Every time I attempt to describe what molecular gastronomy is, a jumble of words escape my mouth in my overexcitement and I can never satisfyingly unravel much more than: spheres, foams and balsamic caviar. I’m also certain the words “cool” and “awesome” materialize uncontrollably about 15 times per sentence. So, what is molecular gastronomy? Here’s how I understand it:
Traditionally, cooking and food preparation have always been considered an art or intuitive skill. We learn cooking methods passed down to us based on accepted techniques or we use our intuition to try (or discover) something new. Molecular gastronomy is a branch of food science that uses physics, chemistry and a bunch of really cool lab equipment to focus on the scientific investigation of cooking. Basic cooking methods and beliefs were put through extensive testing to see if they had any scientific merits to back up what was claimed. Cooking As Art met Cooking As Science and they went to work.
Though molecular gastronomy is a field of food science, one thing that perhaps distinguishes it from other fields (like food microbiology, sensory analysis and food engineering) is that practitioners of the field are cooks working in a kitchen, not scientists working in a lab. Although with some of the better-equipped restaurant kitchens, the line between kitchen and lab is a little fuzzy. This notion is so exciting to me. It seems like this science was developed purely for the love of eating.
Pioneers of scientific cookery were interested in debunking or explaining old wives tales about cooking, experimenting with existing recipes, inventing new ones and introducing new tools and technologies. They investigated the chemical changes during cooking in order to find the most favourable methods of preparing food. Some of their inquiries might have been:
Should beans be cooked with the lid on or off?

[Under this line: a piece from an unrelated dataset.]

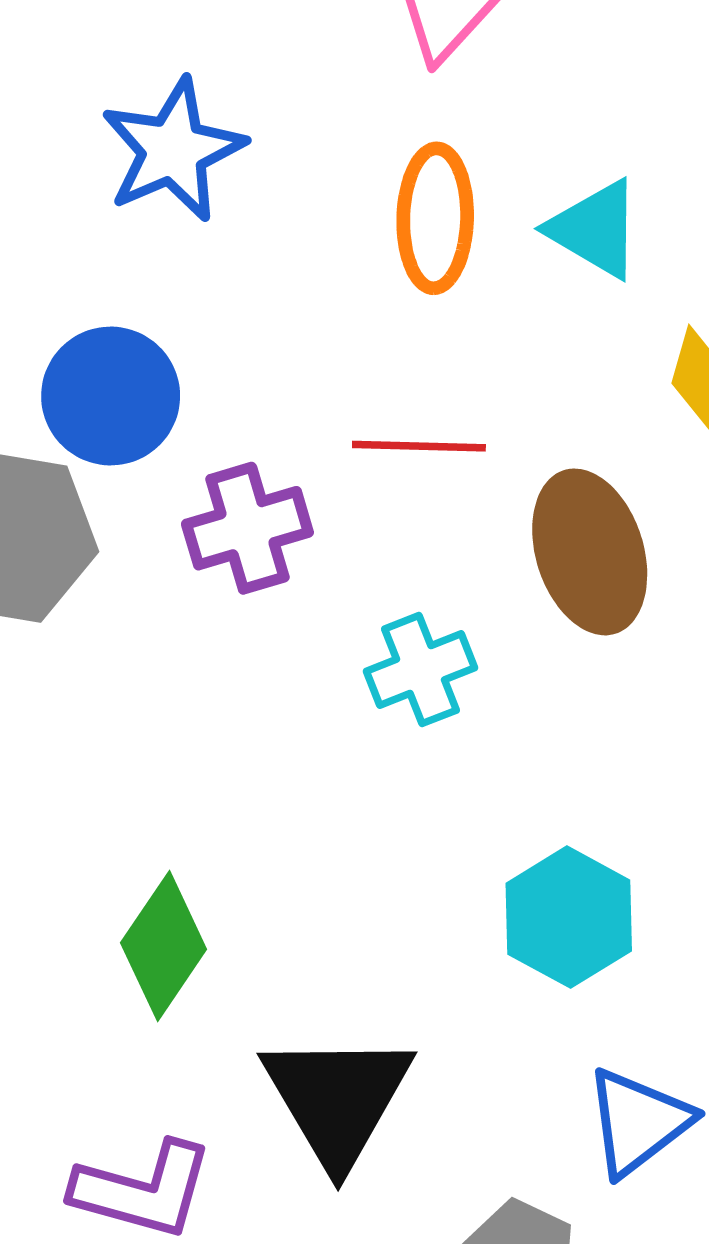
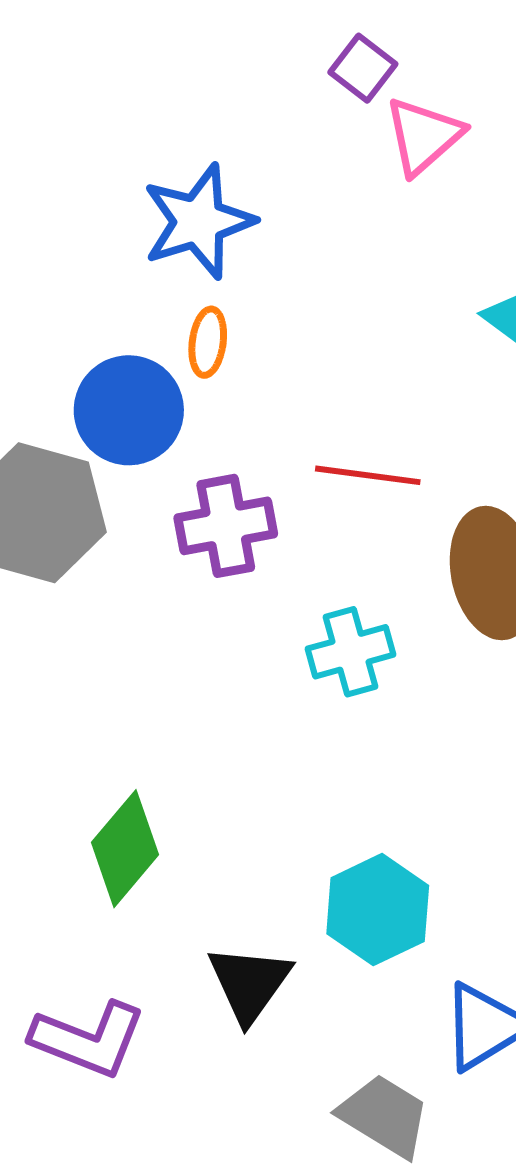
orange ellipse: (435, 218) -> (208, 342), moved, size x0.6
cyan hexagon: (569, 917) -> (378, 910), moved
black triangle: (337, 1099) -> (249, 983), size x0.7

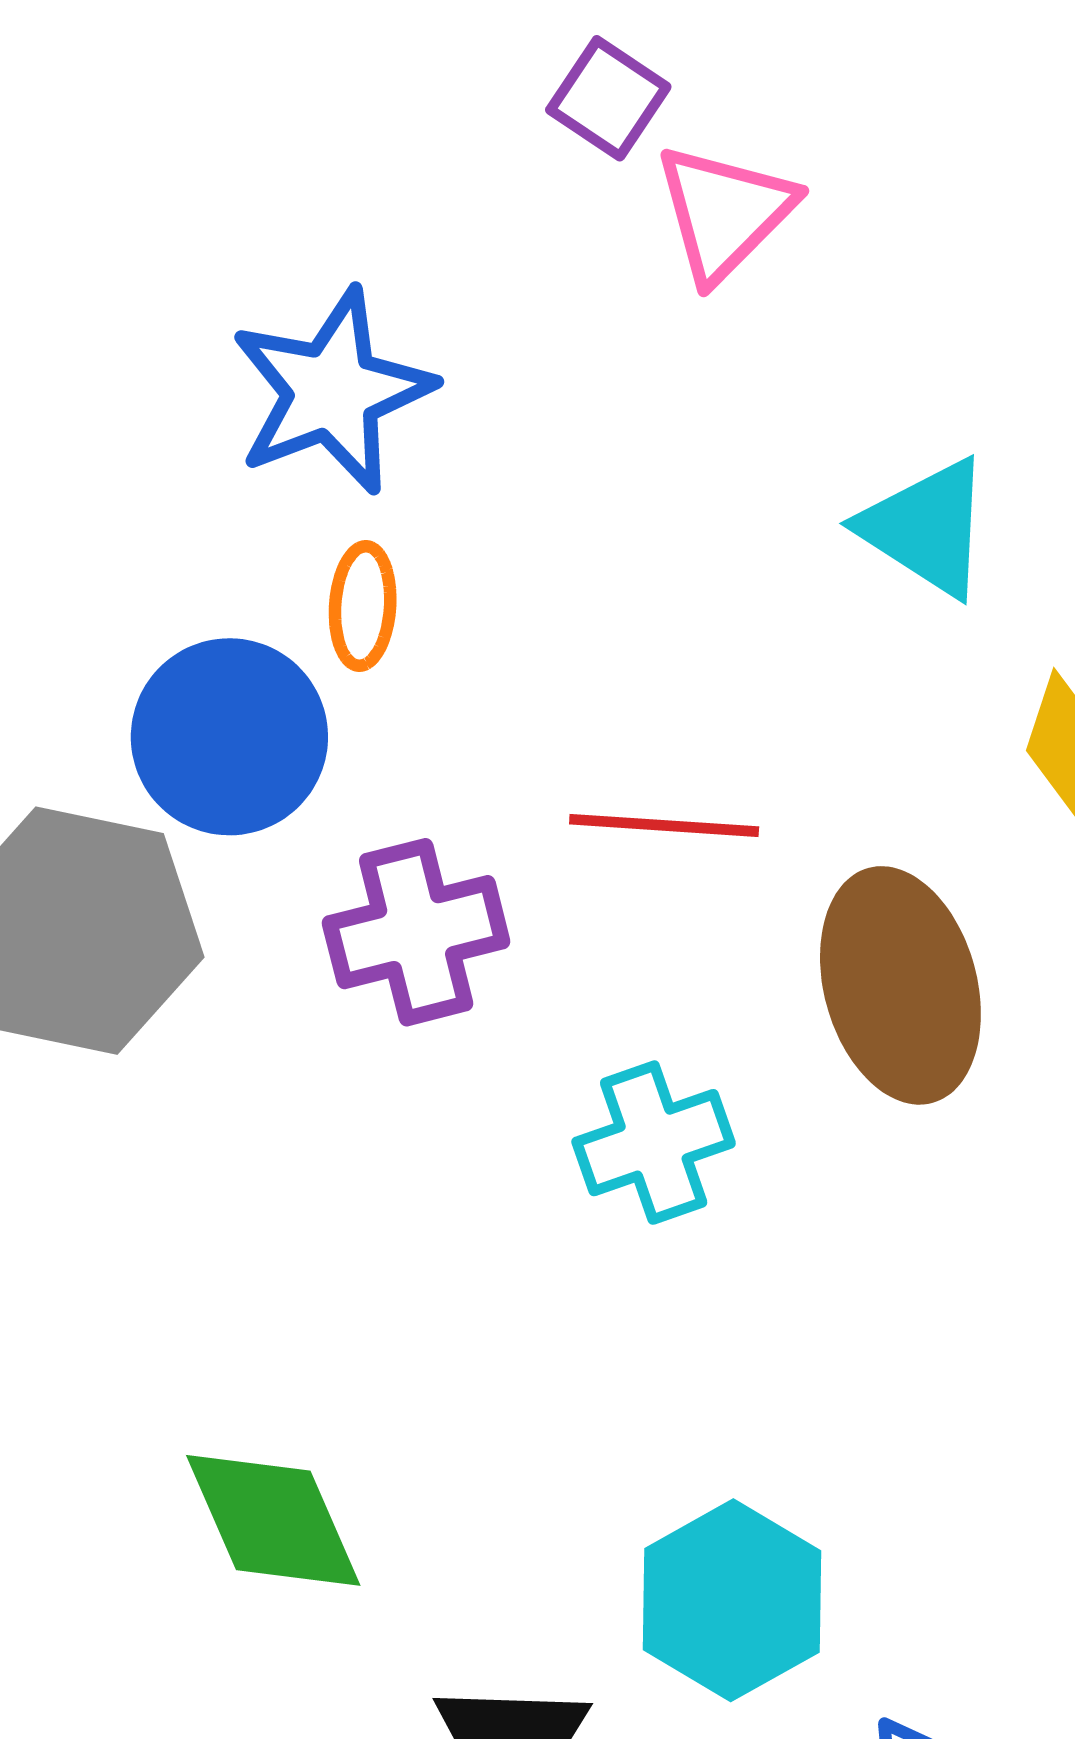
green diamond: (125, 849) -> (273, 1520), turned -60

Will meat stock produce more flavour if I start with hot water or cold water?
What new cooking methods might produce improved results of texture and flavor?
The term “Molecular Gastronomy” was coined by physicist Nicholas Kurti and physical chemist Hervé This in 1992. It was also the title of the workshops they held, which drew scientists and professional cooks to discuss the science behind traditional cooking. Kurti became one of the UK’s first TV cooks when he hosted a cooking show called “Physicist in the Kitchen” in 1969. Some of Kurti’s demonstrations included making meringue in a vacuum chamber, cooking sausages by connecting them across a car battery and a reverse baked alaska which was hot on the inside, cold on the outside and cooked in a microwave.
Top chefs such as Ferran Adria of El Bulli and Heston Blumenthal (my personal hero) of The Fat Duck have become associated with the movement because of their scientific approach to cooking, although they are said to disapprove of the term because it makes cuisine sound inaccessible and snobby. Instead, they prefer to call it modern or modernist cuisine.
The objectives of molecular gastronomy today have changed somewhat. Though scientific approach is still the essence of experiments done in its name, the focal point is more on the experience of eating food and the techniques used to create unique and artful presentations. It is revolutionizing traditional cooking and transforming eating into a sort of multi-sensory experience. For example, scented air is often used to play with diners memories and emotions (the smells of leather chair and fireplace for a Christmas meal). When diners uncover their dish, puffs of air float into their nostrils titillating their sense of smell. Certain techniques have become quite popular and are now easily reproducible, such as making spheres, foams, gels and faux caviar.
Molecular gastronomy has now become more accessible to the at-home cook who doesn’t have expensive lab equipment hanging out in their kitchen. Products can be bought online to help you experiment in your own kitchen and instructional videos can be found on YouTube. Here are a few:
How to make food spheres
How to make foams
How to make faux caviar
How to make gels
I recently bought a few molecular gastronomy kits and have been experimenting in my own kitchen. It is a squeal worthy sort of satisfaction to change flavours and textures around. I will be posting my experiments and I hope they inspire others to think outside the box, too. Happy experimenting!
This, Hervé (2005). Molecular Gastronomy: Exploring the Science of Flavor. Columbia University Press.